Context: The effects of cortisol are mediated by the alpha-isoform of the glucocorticoid receptor (GR). GR-alpha levels and activity are modulated by alternative splicing of the common pre-mRNA into mRNAs for the GR-beta and GR-P isoforms.
Objective: The objective of this study was to investigate whether chronic hypercortisolism, chronic hypocortisolism, or acute, relative hypocortisolism influences the expression levels of the GR splice variants in mononuclear leukocytes.
Design: This was a case-control study.
Setting: The study was performed at a university hospital.
Participants: Eighteen patients with Cushing's syndrome, five patients with hypocortisolemia, seven patients undergoing metyrapone testing, and 14 controls were studied.
Main outcome measures: The main outcome measures were mRNA levels, GR affinity, and number per cell.

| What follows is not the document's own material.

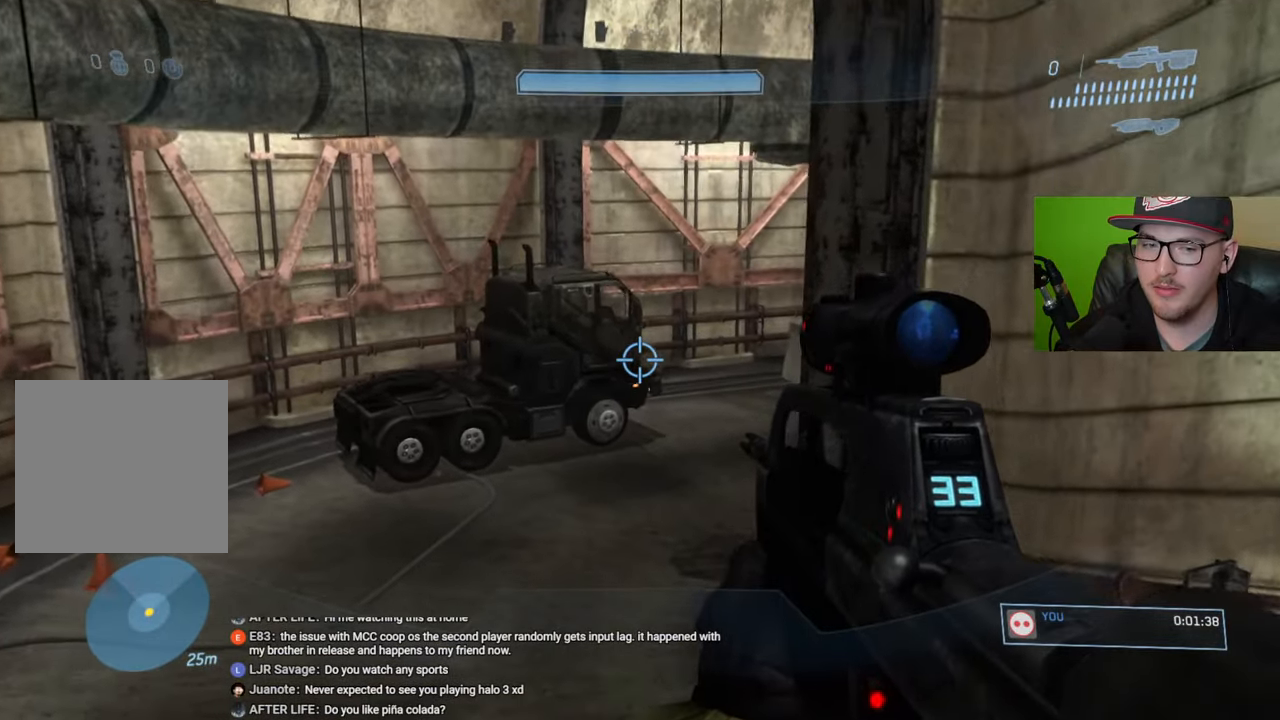
{"buttons": [], "left_stick": "up", "right_stick": "center", "events": []}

Results: All three GR mRNA isoforms were detected in participants from all groups at relative levels of alpha/P/beta = 1:0.25:0.001. There was a significant correlation between the expression levels of the three splice variants and between the mRNA levels and the number of receptors per cell. The GR in Cushing patients had an increased Kd (P < 0.05) preoperatively. GR number was not significantly different. Postoperatively, the Kd decreased. GR-beta mRNA expression was increased compared with controls (P < 0.05) and was decreased after surgery (P < 0.05). In patients with chronic hypocortisolism, GR-alpha mRNA expression was increased, and receptor numbers were increased (P < 0.05), whereas GR affinity was normal. No changes were observed in patients undergoing a metyrapone test.
Conclusions: Cushing's syndrome is accompanied by a reversible decrease in GR affinity, possibly related to an increased GR-beta expression, which may be a compensatory mechanism to GC excess. In chronic hypocortisolism, adaptive changes in GR status seem to occur at the level of GR number.